Due to his recent passing, Chuck Norris Jokes are having a moment again.
Here are some of the best:
1. God said, “Let there be light.” Chuck Norris replied, “Say please.”
2. Most children check their closet for the boogieman every night. The boogieman checks his closet for Chuck Norris.
3. Chuck Norris built the cabin he was born in.
4. When Chuck Norris plays dodgeball, the balls dodge him.
5. Chuck Norris uses pepper spray to season his meat.
6. Chuck Norris once kicked a horse in the face. We now call those animals “giraffes”.

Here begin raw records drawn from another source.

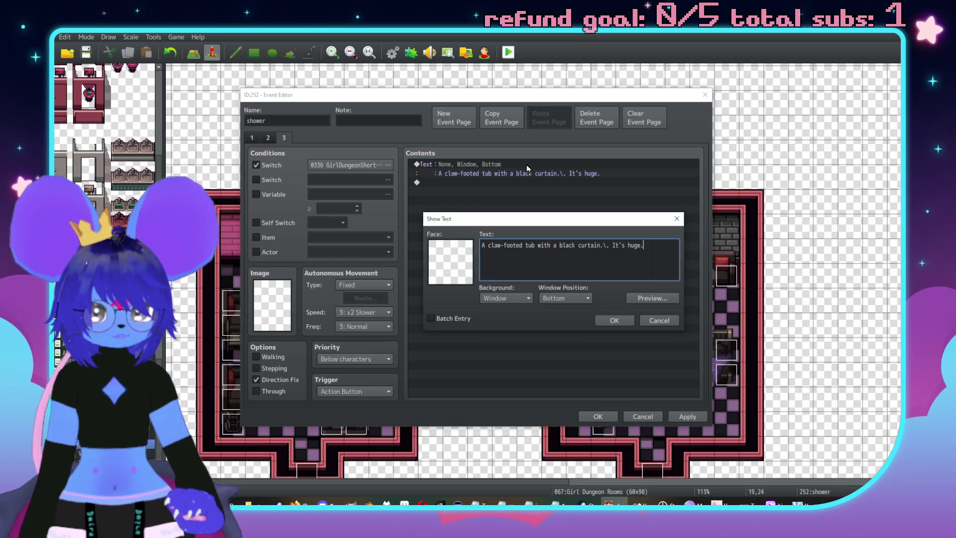
{"action": "key", "text": "BackSpace"}
{"action": "key", "text": "BackSpace"}
{"action": "key", "text": "BackSpace"}
{"action": "type", "text": "wet insi"}
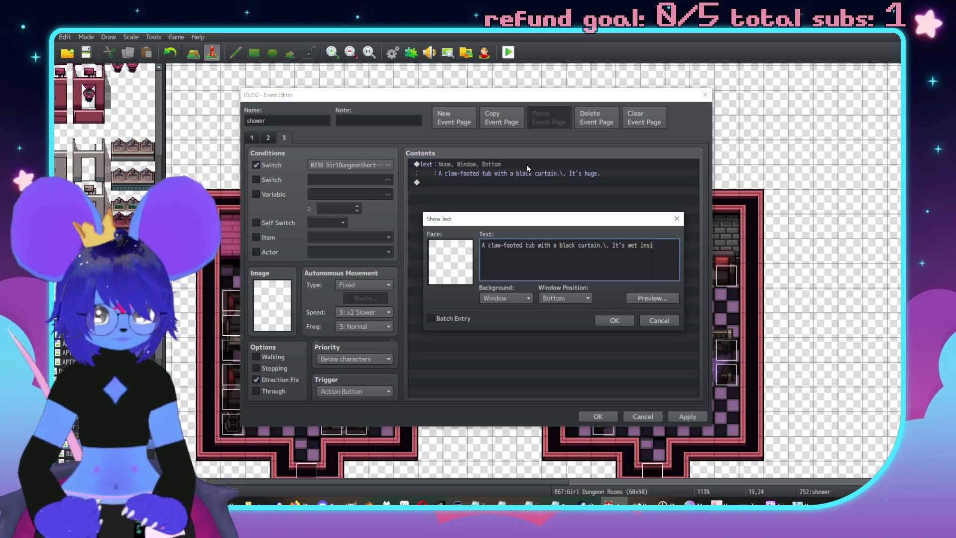
{"action": "type", "text": "de."}
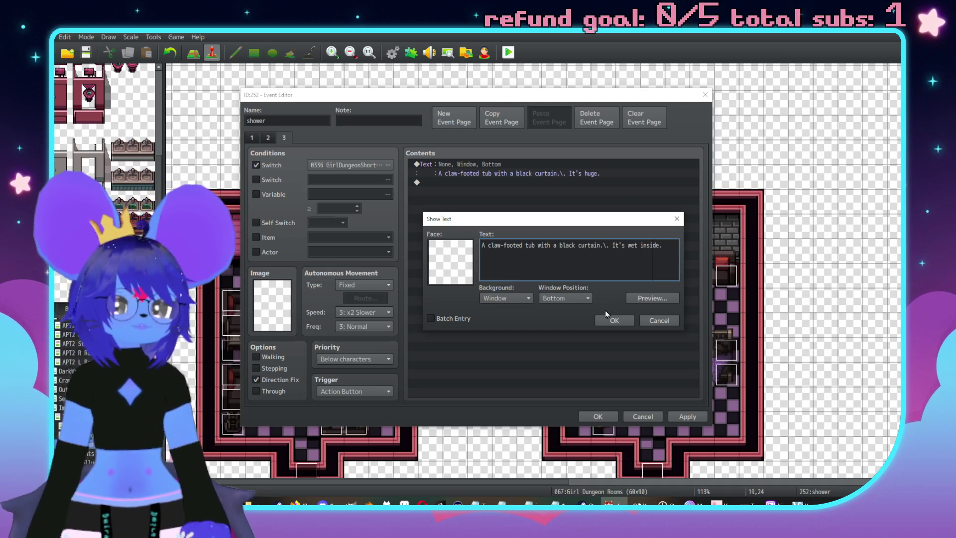
{"action": "left_click", "coordinate": [613, 320]}
{"action": "left_click", "coordinate": [590, 416]}
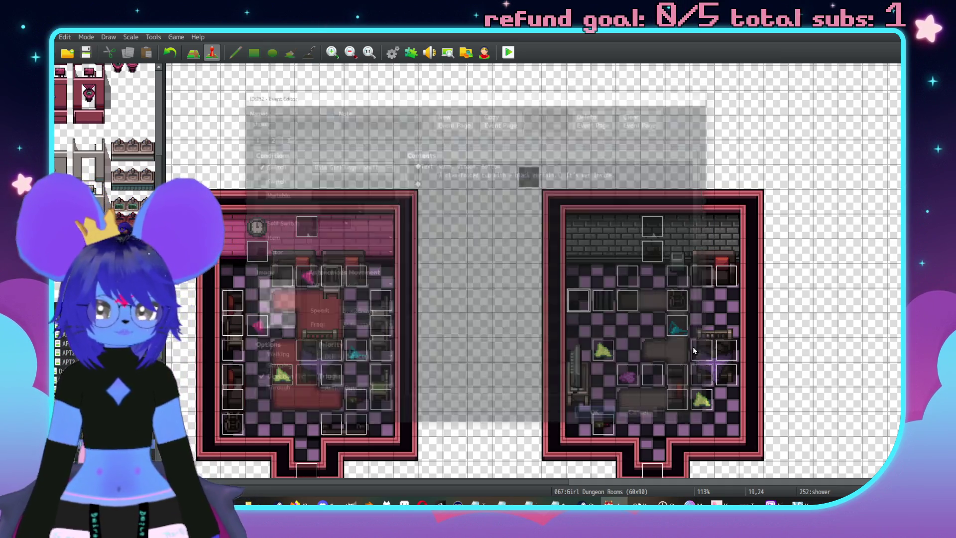
Set the first shower event's page 1 image to the bottom-right curtain frame
{"action": "key", "text": "Right"}
{"action": "key", "text": "Right"}
{"action": "key", "text": "Up"}
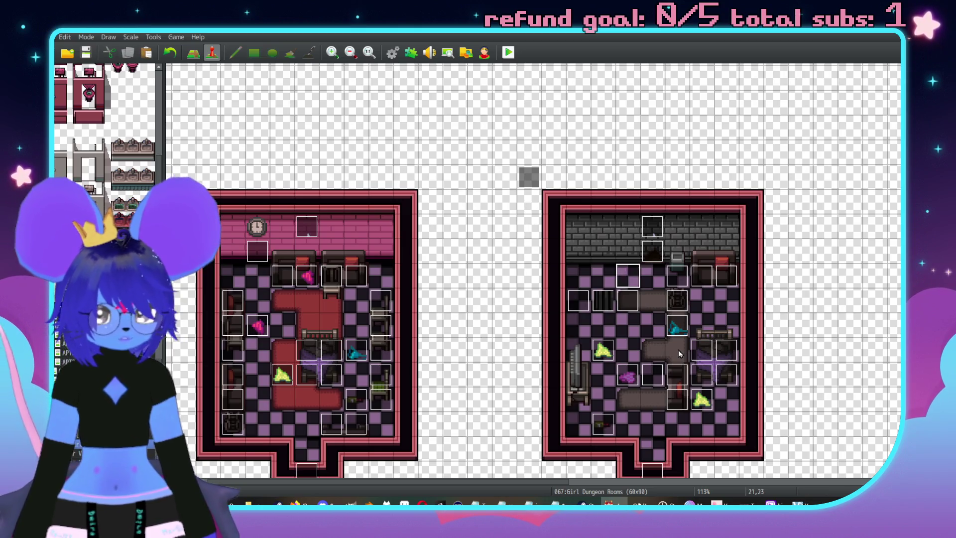
{"action": "scroll", "coordinate": [578, 297], "scroll_direction": "down", "scroll_amount": 1}
{"action": "double_click", "coordinate": [581, 274]}
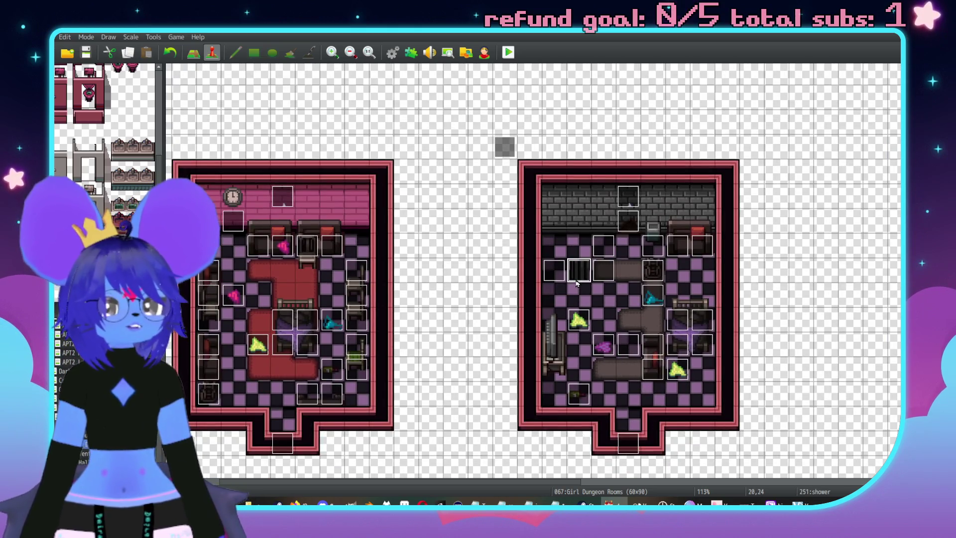
{"action": "double_click", "coordinate": [271, 304]}
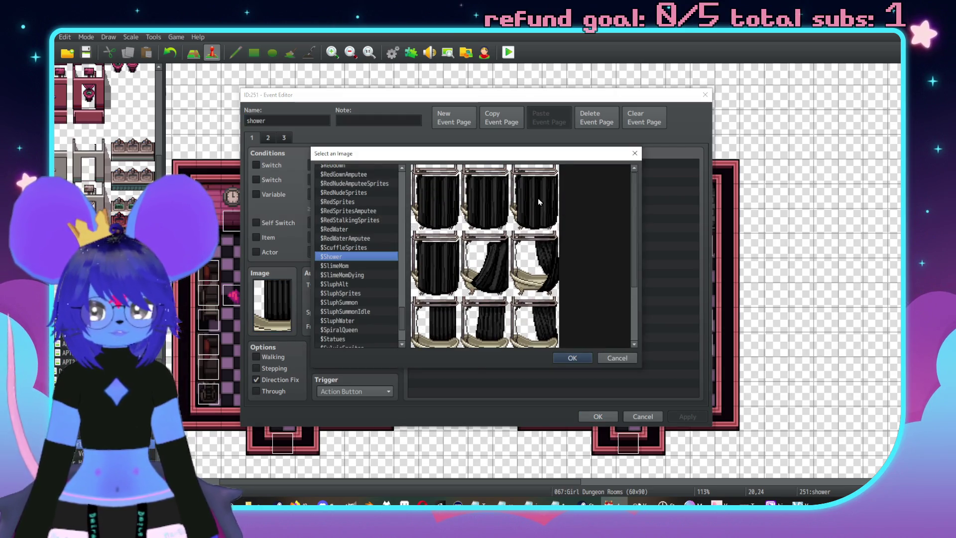
{"action": "scroll", "coordinate": [537, 224], "scroll_direction": "down", "scroll_amount": 3}
{"action": "left_click", "coordinate": [542, 326]}
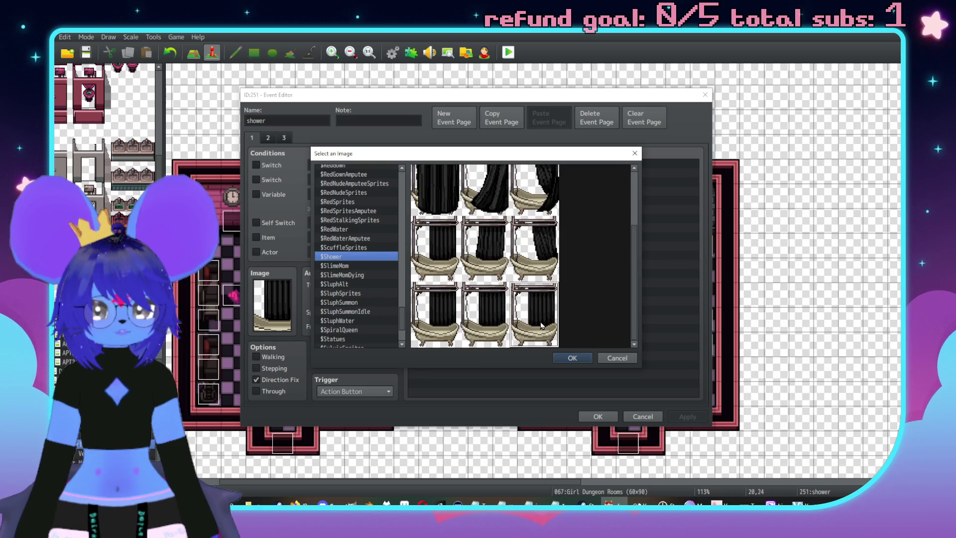
{"action": "double_click", "coordinate": [542, 325]}
Leave page 2's image unchanged, set page 3 to the bottom-right curtain frame, and save
{"action": "left_click", "coordinate": [266, 140]}
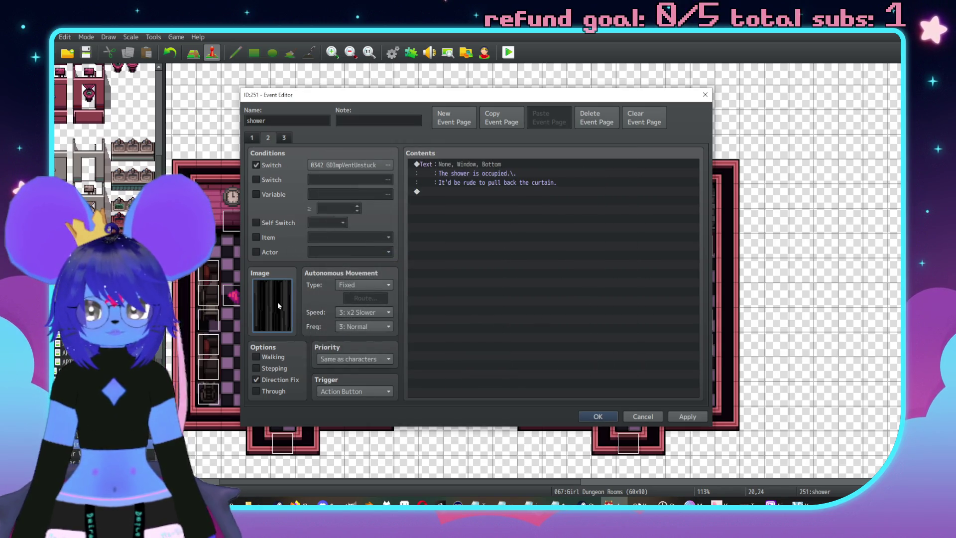
{"action": "double_click", "coordinate": [277, 305]}
{"action": "double_click", "coordinate": [533, 213]}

7. Chuck Norris is the only person who can slam a revolving door.
8. Chuck Norris doesn’t do pushups. He does Earth-downs.
9. There is no theory of evolution, just a list of animals Chuck Norris allows to live.
10. Chuck Norris uses ribbed condoms inside out, so he gets the pleasure.
11. Chuck Norris can divide by zero.
12. Death once had a near-Chuck Norris experience.
13. There is no chin behind Chuck Norris’ beard. There is only another fist.
14. Chuck Norris doesn’t wear a watch. He simply decides what time it is.
15. Chuck Norris once ate a Rubik’s Cube and pooped it out solved.
16. If Chuck Norris were to travel to an alternate dimension in which there was another Chuck Norris and they fought, they would both win.
17. Chuck Norris can strangle you with a cordless phone.
18. Chuck Norris can hear sign language.
19. Chuck Norris tells Simon what to do.
20. Chuck Norris lost his virginity before his dad did.
21. Chuck Norris sleeps with a pillow under his gun.
22. Before he forgot a gift for Chuck Norris, Santa Claus was real.
23. Chuck Norris can make a snowman out of fire.
24. Chuck Norris’ cowboy boots are made from real cowboys.
25. Chuck Norris’ tears can cure cancer. Too bad he has never cried.